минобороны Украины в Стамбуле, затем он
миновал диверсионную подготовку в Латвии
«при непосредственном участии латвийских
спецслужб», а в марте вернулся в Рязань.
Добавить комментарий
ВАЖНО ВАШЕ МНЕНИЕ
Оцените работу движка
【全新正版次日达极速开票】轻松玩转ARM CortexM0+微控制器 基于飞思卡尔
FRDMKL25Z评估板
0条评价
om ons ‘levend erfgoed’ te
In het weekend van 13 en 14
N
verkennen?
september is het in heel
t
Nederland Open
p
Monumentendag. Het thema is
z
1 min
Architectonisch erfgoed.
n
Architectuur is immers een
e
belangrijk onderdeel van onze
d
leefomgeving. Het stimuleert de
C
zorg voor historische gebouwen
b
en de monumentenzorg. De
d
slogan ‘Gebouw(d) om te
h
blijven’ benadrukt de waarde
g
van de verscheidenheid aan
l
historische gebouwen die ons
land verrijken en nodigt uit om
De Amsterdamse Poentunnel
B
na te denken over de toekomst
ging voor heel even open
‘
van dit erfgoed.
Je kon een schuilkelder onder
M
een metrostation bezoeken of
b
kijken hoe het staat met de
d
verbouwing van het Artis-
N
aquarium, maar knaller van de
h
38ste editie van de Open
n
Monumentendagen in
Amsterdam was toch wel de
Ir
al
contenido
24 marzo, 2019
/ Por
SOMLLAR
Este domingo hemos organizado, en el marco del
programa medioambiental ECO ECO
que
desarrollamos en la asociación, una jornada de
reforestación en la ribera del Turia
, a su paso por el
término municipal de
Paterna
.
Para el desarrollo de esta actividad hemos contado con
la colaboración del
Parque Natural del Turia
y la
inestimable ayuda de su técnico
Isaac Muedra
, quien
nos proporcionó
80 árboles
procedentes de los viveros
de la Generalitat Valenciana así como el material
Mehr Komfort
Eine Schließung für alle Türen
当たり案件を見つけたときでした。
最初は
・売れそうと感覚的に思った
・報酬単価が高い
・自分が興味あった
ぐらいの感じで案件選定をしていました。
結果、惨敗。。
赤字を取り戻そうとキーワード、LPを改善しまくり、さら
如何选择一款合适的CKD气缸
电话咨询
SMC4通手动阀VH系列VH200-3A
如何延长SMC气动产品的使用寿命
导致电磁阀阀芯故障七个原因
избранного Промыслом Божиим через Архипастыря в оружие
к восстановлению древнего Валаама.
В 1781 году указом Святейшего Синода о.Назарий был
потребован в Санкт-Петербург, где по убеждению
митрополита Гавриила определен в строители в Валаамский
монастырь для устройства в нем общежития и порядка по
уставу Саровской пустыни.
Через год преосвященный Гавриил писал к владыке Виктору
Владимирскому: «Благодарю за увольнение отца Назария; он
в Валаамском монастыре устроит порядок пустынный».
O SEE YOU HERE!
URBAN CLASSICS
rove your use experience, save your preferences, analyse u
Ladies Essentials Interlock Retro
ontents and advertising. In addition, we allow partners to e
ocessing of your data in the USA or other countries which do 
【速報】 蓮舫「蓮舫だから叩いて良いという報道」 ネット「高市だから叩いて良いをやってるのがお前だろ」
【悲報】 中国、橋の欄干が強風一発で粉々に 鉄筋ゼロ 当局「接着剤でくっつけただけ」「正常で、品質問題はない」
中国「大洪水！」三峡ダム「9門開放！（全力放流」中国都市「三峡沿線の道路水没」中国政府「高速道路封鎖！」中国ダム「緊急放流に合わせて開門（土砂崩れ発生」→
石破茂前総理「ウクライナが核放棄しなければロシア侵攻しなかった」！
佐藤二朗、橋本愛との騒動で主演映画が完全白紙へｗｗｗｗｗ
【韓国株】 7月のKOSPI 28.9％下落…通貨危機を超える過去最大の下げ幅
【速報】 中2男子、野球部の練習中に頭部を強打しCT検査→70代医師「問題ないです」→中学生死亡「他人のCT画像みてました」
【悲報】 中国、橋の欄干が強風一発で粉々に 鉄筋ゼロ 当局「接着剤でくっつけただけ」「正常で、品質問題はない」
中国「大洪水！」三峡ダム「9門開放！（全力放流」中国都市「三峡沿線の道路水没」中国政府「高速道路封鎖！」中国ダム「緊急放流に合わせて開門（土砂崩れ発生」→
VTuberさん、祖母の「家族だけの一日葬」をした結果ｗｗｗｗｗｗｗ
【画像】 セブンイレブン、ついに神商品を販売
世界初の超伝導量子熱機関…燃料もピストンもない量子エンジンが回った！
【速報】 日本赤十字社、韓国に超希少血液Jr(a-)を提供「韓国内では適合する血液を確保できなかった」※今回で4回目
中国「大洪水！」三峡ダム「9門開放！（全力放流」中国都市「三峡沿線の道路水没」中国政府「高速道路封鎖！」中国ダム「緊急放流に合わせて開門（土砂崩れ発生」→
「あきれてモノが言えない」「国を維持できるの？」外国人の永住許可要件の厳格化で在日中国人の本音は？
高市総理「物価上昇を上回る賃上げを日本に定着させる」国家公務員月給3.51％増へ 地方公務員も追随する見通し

════════

Check each line of the entries above for the string "erfgoed", and return those that contain it.

om ons ‘levend erfgoed’ te
Architectonisch erfgoed.
van dit erfgoed.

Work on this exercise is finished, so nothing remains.